We were woken up in the middle of the night by a delivery of flowers from a young man who is in love with our lodger.

They were very beautiful flowers, and smell glorious. He is a very nice young man, and I wish she would put him out of his misery and either take him up on some of his suggestions, or tell him to completely sling his hook: but she seems to be beset by uncertainty. Obviously it is none of my business whatsoever, but I don’t see why that should stop me interfering when I feel like it, so I keep telling her what I think she ought to do anyway.

Once we were awake we thought that we might as well get on with the day, because of having a lot to do. We have always got a lot to do, one day the children will leave home and we will retire and I plan to watch the entire box set of a television series that we once started watching on Amazon, and hopelessly lost track of about two years ago. It is called A Game Of Thrones, and as far as I can remember it was jolly good. I am looking forward to this.

That glorious day was not today, however, and so Mark cleaned the taxis whilst I made chocolates.

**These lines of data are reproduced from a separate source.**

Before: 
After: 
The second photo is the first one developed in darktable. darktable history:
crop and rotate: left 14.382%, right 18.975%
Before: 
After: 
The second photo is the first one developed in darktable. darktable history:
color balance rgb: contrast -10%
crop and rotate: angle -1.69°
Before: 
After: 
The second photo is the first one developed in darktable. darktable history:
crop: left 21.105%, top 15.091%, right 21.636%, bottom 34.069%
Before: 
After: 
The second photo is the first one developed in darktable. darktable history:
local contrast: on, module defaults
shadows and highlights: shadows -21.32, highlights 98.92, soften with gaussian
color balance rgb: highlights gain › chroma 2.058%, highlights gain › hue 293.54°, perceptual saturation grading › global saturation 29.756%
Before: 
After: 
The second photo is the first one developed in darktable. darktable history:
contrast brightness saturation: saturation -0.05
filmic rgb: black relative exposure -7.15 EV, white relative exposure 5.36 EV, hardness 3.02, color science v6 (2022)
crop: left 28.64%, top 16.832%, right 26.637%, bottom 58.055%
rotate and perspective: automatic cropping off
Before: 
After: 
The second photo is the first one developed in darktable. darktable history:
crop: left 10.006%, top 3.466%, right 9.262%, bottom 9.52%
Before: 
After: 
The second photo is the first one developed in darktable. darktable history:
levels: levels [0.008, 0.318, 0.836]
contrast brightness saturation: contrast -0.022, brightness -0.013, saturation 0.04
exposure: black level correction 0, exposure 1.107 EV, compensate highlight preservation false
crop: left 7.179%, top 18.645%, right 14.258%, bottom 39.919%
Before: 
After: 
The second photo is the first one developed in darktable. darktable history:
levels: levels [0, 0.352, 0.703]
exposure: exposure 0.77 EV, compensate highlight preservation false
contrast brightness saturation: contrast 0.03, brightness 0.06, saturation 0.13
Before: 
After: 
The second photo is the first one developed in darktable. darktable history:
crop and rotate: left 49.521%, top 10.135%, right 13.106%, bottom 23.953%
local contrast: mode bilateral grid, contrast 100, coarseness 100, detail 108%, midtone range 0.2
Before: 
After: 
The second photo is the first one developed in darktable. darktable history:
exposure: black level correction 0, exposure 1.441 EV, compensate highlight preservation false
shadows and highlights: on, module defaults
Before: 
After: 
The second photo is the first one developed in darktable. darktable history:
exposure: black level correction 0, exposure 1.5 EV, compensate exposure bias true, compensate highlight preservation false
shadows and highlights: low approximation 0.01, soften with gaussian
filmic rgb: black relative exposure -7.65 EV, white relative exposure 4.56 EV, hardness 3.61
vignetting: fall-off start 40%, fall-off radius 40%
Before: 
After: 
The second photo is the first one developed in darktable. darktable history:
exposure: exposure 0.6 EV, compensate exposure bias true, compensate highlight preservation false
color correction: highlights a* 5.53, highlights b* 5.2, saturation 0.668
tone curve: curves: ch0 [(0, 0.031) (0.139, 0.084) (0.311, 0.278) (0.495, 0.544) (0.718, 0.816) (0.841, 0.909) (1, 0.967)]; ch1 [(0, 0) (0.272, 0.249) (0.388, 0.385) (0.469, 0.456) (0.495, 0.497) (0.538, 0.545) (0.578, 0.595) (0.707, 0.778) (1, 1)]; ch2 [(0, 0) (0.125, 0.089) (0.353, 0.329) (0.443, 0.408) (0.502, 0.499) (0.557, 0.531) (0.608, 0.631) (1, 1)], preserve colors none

I made coffee and cream chocolates with cognac and pecan nuts, and then I made ginger crunchy chocolates with almonds and coconut and fruit soaked in cognac. You might detect a theme to our chocolate eating.

This is an awful lot of messing about, but the end results are so nice that it is entirely worth it. I don’t like anybody else’s chocolates nearly as much as I like our own, which has saved us quite a bit of money in Hotel Chocolat over the last year or two. I have just managed to unearth an old Rowntree recipe for fondant creams, watch this space. There doesn’t seem to be any cognac in it, I am not sure how I can get round that, but I imagine I shall think of something.

Once the kitchen, and my apron, and my hands, and my trousers, were all thoroughly covered in chocolate, I cooked some sausages and did the ironing. It might have been more sensible to have done the ironing before the chocolate, but you live and learn.

Both children had friends in, all of whom required feeding, although Lucy’s friend, who is the very nice child of a freelance jewellery maker and poet, confessed to never having been given fish fingers before. Lucy explained that parental nurturing came in small bursts in our house, and that if she didn’t want fish fingers the alternative would probably be crisps.

In the end they all had fish fingers, and Oliver and Harry had crisps as well. I considered my parental responsibilities to be adequately satisfied at that point, and did what I really wanted to do, which was buzz off to the camper van to do some small maintenance tasks.

This was wonderfully easy, because it is still parked just beside the Library Gardens, underneath a burnt sugar tree, and it smelled gorgeous, a sort of warm cinnamon autumn smell.

Mark fixed the new Housing Units shelf in the bathroom. This is lovely, copper colour with a little twiddly bit sticking out of the side for hanging a flannel. I put shaving foam and razors on it and hung a flannel on the twiddly bit.

Our other holiday purchase was a plastic and chrome thing to hang on the wall, out of which soap, shampoo and hair conditioner can be dispensed at the mere push of a squirty silver button.

I was very excited about this, and filled it up carefully, but Mark said that the glue on the back bit had got to be allowed twenty four hours to dry, and so I can’t hang it up until tomorrow. All the same it is satisfyingly full, and by tomorrow it will be fastened to the wall. This means that our dark days of having bottles of things rattling tiresomely around the shelves are over for ever. What a weight off my mind that will be, how glad I am that we went shopping.

Mark repaired the lock and I rearranged the bathroom, and we swept and tidied and wiped and cherished everything happily. I sprayed everything with a special spray which is supposed to dissolve the smell of tiresome dogs and make your furniture smell lovely again, and replaced loo roll and fruit juice and biscuits.

In the middle of all this the lodger turned up with her Irish friend, having spent a week behaving riotously in Yorkshire. Everything stopped for a while then so that we could drink coffee and listen to tales of her adventures and laugh at Irish stories until it was time to go to work.

We are at work now.

Every now and again I get a job up to Windermere and drive past the camper van.

It is a little happy moment every time.

The picture is me, not being an animal lover in the camper van.